Basın mensuplarının sorularını yanıtlayan Çetintaş, kitabın diğer eserlerinden bağımsız olarak okunabileceğini belirterek, “Her kitap kendi içinde tamamlanmış bir yolculuk. Ancak hepsi insanın doğayla olan bağını yeniden hatırlatmayı amaçlıyor” dedi.
“Doğadan bağımsız değiliz”
Çetintaş, yoganın temelinde doğayla bir bütün olma anlayışının bulunduğunu vurgulayarak, “Doğayla iç içe de yaşasak, şehirde bir apartman dairesinde de yaşasak aslında her şey doğanın bir parçası. Ondan hiçbir zaman ayrı değiliz. Doğayı anlamak, kendimizi anlamaktır” ifadelerini kullandı.

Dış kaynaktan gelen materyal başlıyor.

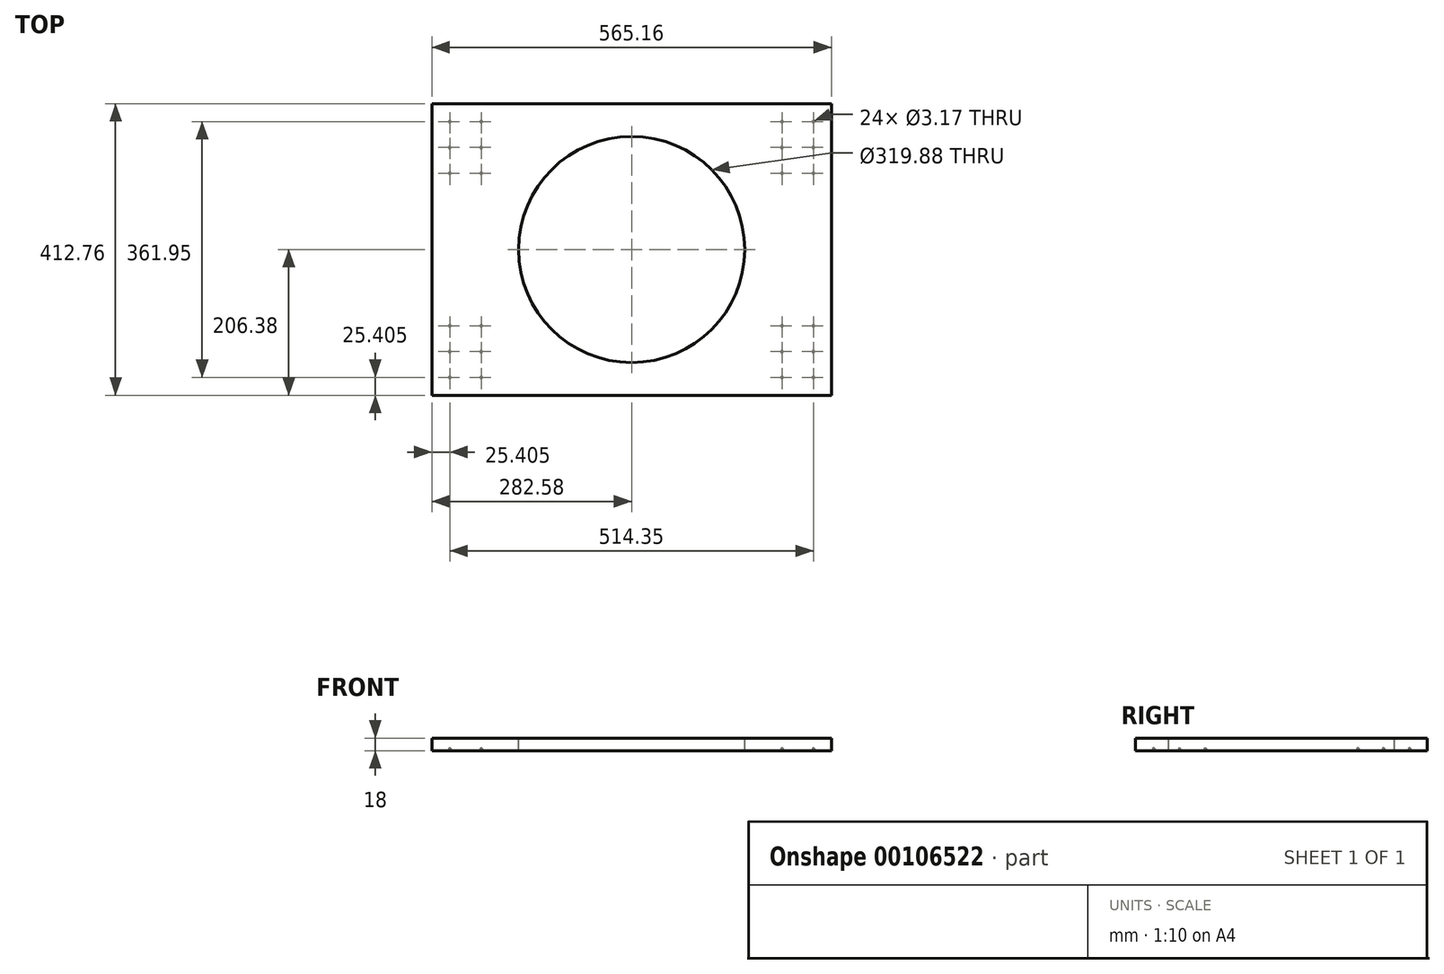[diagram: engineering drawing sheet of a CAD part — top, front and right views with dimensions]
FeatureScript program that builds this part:
annotation { "Feature Type Name" : "Feature", "Feature Type Description" : "" }
export const myFeature = defineFeature(function(context is Context, id is Id, definition is map)
    precondition{}
    {
        {
            var Q0;
            Q0=qCreatedBy(makeId("Top.planeOp"),FACE);
            var sketch = newSketch(context, id + "F0", { "sketchPlane" : qUnion([Q0])});
            skLineSegment(sketch, "E0.bottom", {"start": v(282.58, -206.38) * mm, "end": v(-282.57, -206.38) * mm});
            skLineSegment(sketch, "E0.top", {"start": v(282.57, 206.38) * mm, "end": v(-282.57, 206.38) * mm});
            skLineSegment(sketch, "E0.left", {"start": v(282.57, -206.38) * mm, "end": v(282.57, 206.38) * mm});
            skLineSegment(sketch, "E0.right", {"start": v(-282.57, -206.38) * mm, "end": v(-282.57, 206.37) * mm});
            skPoint(sketch, "E0.middle", {"position": v(0, 0) * mm});
            skSolve(sketch);
        }
        {
            var Q0;
            Q0=makeQuery(id+"F0.imprint","IMPRINT",FACE,{"disambiguationData":[TD([[makeQuery(id+"F0.imprint","IMPRINT",EDGE,{"derivedFrom":sQuery(id+"F0.wireOp",EDGE,"E0.bottom")}),-1.0]])]});
            extrude(context, id + "F1", {"entities" : qUnion([Q0]), "depth" : 18 * mm});
        }
        {
            var Q0;
            Q0=makeQuery(id+"F1.opExtrude","CAP_FACE",FACE,{"disambiguationData":[OSD([sQuery(id+"F0.wireOp",EDGE,"E0.bottom"),sQuery(id+"F0.wireOp",EDGE,"E0.top"),sQuery(id+"F0.wireOp",EDGE,"E0.left"),sQuery(id+"F0.wireOp",EDGE,"E0.right")])],"isStart":false});
            var sketch = newSketch(context, id + "F2", { "sketchPlane" : qUnion([Q0])});
            skCircle(sketch, "E1", {"center": v(0, 0) * mm, "radius": 159.94 * mm});
            skSolve(sketch);
        }
        {
            var Q0;
            Q0=makeQuery(id+"F2.imprint","IMPRINT",FACE,{"disambiguationData":[TD([[makeQuery(id+"F2.imprint","IMPRINT",EDGE,{"derivedFrom":sQuery(id+"F2.wireOp",EDGE,"E1")}),1.0]])]});
            extrude(context, id + "F3", {"entities" : qUnion([Q0]), "operationType" : NewBodyOperationType.REMOVE, "endBound" : BoundingType.THROUGH_ALL, "oppositeDirection" : true, "depth" : 25.4 * mm});
        }
        {
            var Q0;
            Q0=makeQuery(id+"F1.opExtrude","CAP_FACE",FACE,{"disambiguationData":[OSD([sQuery(id+"F0.wireOp",EDGE,"E0.bottom"),sQuery(id+"F0.wireOp",EDGE,"E0.top"),sQuery(id+"F0.wireOp",EDGE,"E0.left"),sQuery(id+"F0.wireOp",EDGE,"E0.right")])],"isStart":true});
            var sketch = newSketch(context, id + "F4", { "sketchPlane" : qUnion([Q0])});
            skPoint(sketch, "E2", {"position": v(-257.18, -180.97) * mm});
            skPoint(sketch, "E3", {"position": v(-257.18, -144.46) * mm});
            skPoint(sketch, "E4", {"position": v(-257.18, -107.95) * mm});
            skPoint(sketch, "E5", {"position": v(-212.72, -107.95) * mm});
            skPoint(sketch, "E6", {"position": v(-212.72, -144.46) * mm});
            skPoint(sketch, "E7", {"position": v(-212.72, -180.97) * mm});
            skLineSegment(sketch, "E8", {"start": v(0, -206.38) * mm, "end": v(0, 206.38) * mm, "construction": true});
            skLineSegment(sketch, "E9", {"start": v(-282.57, 0) * mm, "end": v(282.57, 0) * mm, "construction": true});
            skPoint(sketch, "E10.MirrorP", {"position": v(212.72, -180.98) * mm});
            skPoint(sketch, "E11.MirrorP", {"position": v(257.17, -180.98) * mm});
            skPoint(sketch, "E12.MirrorP", {"position": v(257.18, -144.46) * mm});
            skPoint(sketch, "E13.MirrorP", {"position": v(212.72, -144.46) * mm});
            skPoint(sketch, "E14.MirrorP", {"position": v(212.72, -107.95) * mm});
            skPoint(sketch, "E15.MirrorP", {"position": v(257.18, -107.95) * mm});
            skPoint(sketch, "E16.MirrorP", {"position": v(-212.72, 107.95) * mm});
            skPoint(sketch, "E17.MirrorP", {"position": v(-257.17, 107.95) * mm});
            skPoint(sketch, "E18.MirrorP", {"position": v(-257.17, 144.46) * mm});
            skPoint(sketch, "E19.MirrorP", {"position": v(-212.72, 144.46) * mm});
            skPoint(sketch, "E20.MirrorP", {"position": v(-212.72, 180.98) * mm});
            skPoint(sketch, "E21.MirrorP", {"position": v(-257.17, 180.98) * mm});
            skPoint(sketch, "E22.MirrorP", {"position": v(212.72, 180.98) * mm});
            skPoint(sketch, "E23.MirrorP", {"position": v(257.18, 144.46) * mm});
            skPoint(sketch, "E24.MirrorP", {"position": v(212.72, 144.46) * mm});
            skPoint(sketch, "E25.MirrorP", {"position": v(212.72, 107.95) * mm});
            skPoint(sketch, "E26.MirrorP", {"position": v(257.18, 107.95) * mm});
            skPoint(sketch, "E27.MirrorP", {"position": v(257.18, 180.97) * mm});
            skSolve(sketch);
        }
        {
            var Q0;
            Q0=sQuery(id+"F4.wireOp",VERTEX,"E2");
            var Q1;
            Q1=sQuery(id+"F4.wireOp",VERTEX,"E7");
            var Q2;
            Q2=sQuery(id+"F4.wireOp",VERTEX,"E6");
            var Q3;
            Q3=sQuery(id+"F4.wireOp",VERTEX,"E3");
            var Q4;
            Q4=sQuery(id+"F4.wireOp",VERTEX,"E4");
            var Q5;
            Q5=sQuery(id+"F4.wireOp",VERTEX,"E5");
            var Q6;
            Q6=sQuery(id+"F4.wireOp",VERTEX,"E17.MirrorP");
            var Q7;
            Q7=sQuery(id+"F4.wireOp",VERTEX,"E16.MirrorP");
            var Q8;
            Q8=sQuery(id+"F4.wireOp",VERTEX,"E18.MirrorP");
            var Q9;
            Q9=sQuery(id+"F4.wireOp",VERTEX,"E19.MirrorP");
            var Q10;
            Q10=sQuery(id+"F4.wireOp",VERTEX,"E21.MirrorP");
            var Q11;
            Q11=sQuery(id+"F4.wireOp",VERTEX,"E20.MirrorP");
            var Q12;
            Q12=sQuery(id+"F4.wireOp",VERTEX,"E22.MirrorP");
            var Q13;
            Q13=sQuery(id+"F4.wireOp",VERTEX,"E27.MirrorP");
            var Q14;
            Q14=sQuery(id+"F4.wireOp",VERTEX,"E23.MirrorP");
            var Q15;
            Q15=sQuery(id+"F4.wireOp",VERTEX,"E24.MirrorP");
            var Q16;
            Q16=sQuery(id+"F4.wireOp",VERTEX,"E25.MirrorP");
            var Q17;
            Q17=sQuery(id+"F4.wireOp",VERTEX,"E26.MirrorP");
            var Q18;
            Q18=sQuery(id+"F4.wireOp",VERTEX,"E14.MirrorP");
            var Q19;
            Q19=sQuery(id+"F4.wireOp",VERTEX,"E15.MirrorP");
            var Q20;
            Q20=sQuery(id+"F4.wireOp",VERTEX,"E13.MirrorP");
            var Q21;
            Q21=sQuery(id+"F4.wireOp",VERTEX,"E11.MirrorP");
            var Q22;
            Q22=sQuery(id+"F4.wireOp",VERTEX,"E12.MirrorP");
            var Q23;
            Q23=sQuery(id+"F4.wireOp",VERTEX,"E10.MirrorP");
            var Q24;
            Q24=makeQuery(id+"F1.opExtrude","SWEPT_BODY",BODY,{"disambiguationData":[OSD([sQuery(id+"F0.wireOp",EDGE,"E0.bottom"),sQuery(id+"F0.wireOp",EDGE,"E0.top"),sQuery(id+"F0.wireOp",EDGE,"E0.left"),sQuery(id+"F0.wireOp",EDGE,"E0.right")])]});
            hole(context, id + "F5", {"style" : HoleStyle.SIMPLE, "endStyle" : HoleEndStyle.BLIND, "holeDiameter" : 3.17 * mm, "holeDepth" : 3.17 * mm, "startFromSketch" : true, "locations" : qUnion([Q0, Q1, Q2, Q3, Q4, Q5, Q6, Q7, Q8, Q9, Q10, Q11, Q12, Q13, Q14, Q15, Q16, Q17, Q18, Q19, Q20, Q21, Q22, Q23]), "scope" : qUnion([Q24])});
        }
    });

Yeni kitabında, doğanın insan yaşamına ayna tuttuğunu anlatan yazar, “İnsanın doğadaki canlılara bakışı aslında kendi iç dünyasının bir yansıması. Örneğin köpeklere karşı sevgisiz davranmak, yardımlaşma ve aidiyet gibi insani yönlerimizi zedelemek anlamına geliyor. Her arketip, nasıl bir hayat yaşamak istediğimizi belirleyen bir gösterge” dedi.
Arketipler ve elementlerin dili
“Hayvanlardan Destek Almanın Gizemli Sanatı” adlı kitabına gelen yoğun ilginin ardından bu kez doğa merkezli bir eser kaleme aldığını söyleyen Çetintaş, “Bu kitapta 39 arketip var. Öncekinde 44’tü. Bu kez daha karmaşık temaları, manipülasyon ve enerji alanı arketiplerini de ele aldım. Böylece serinin kapsamını genişlettim” diye konuştu.
Çetintaş ayrıca “Elementler serisi” adını verdiği bu bütünsel yolculuğun ilerleyen yıllarda yeni bir kitapla devam edeceğini de müjdeledi.
Kitap doğayla yeniden bağ kurmaya çağırıyor
“Doğadan Destek Almanın Gizemli Sanatı”, doğanın insan üzerindeki derin etkilerini anlamaya, canlılarla kurduğumuz ilişkilerin farkındalığını artırmaya ve içsel dengeyi yeniden keşfetmeye davet ediyor.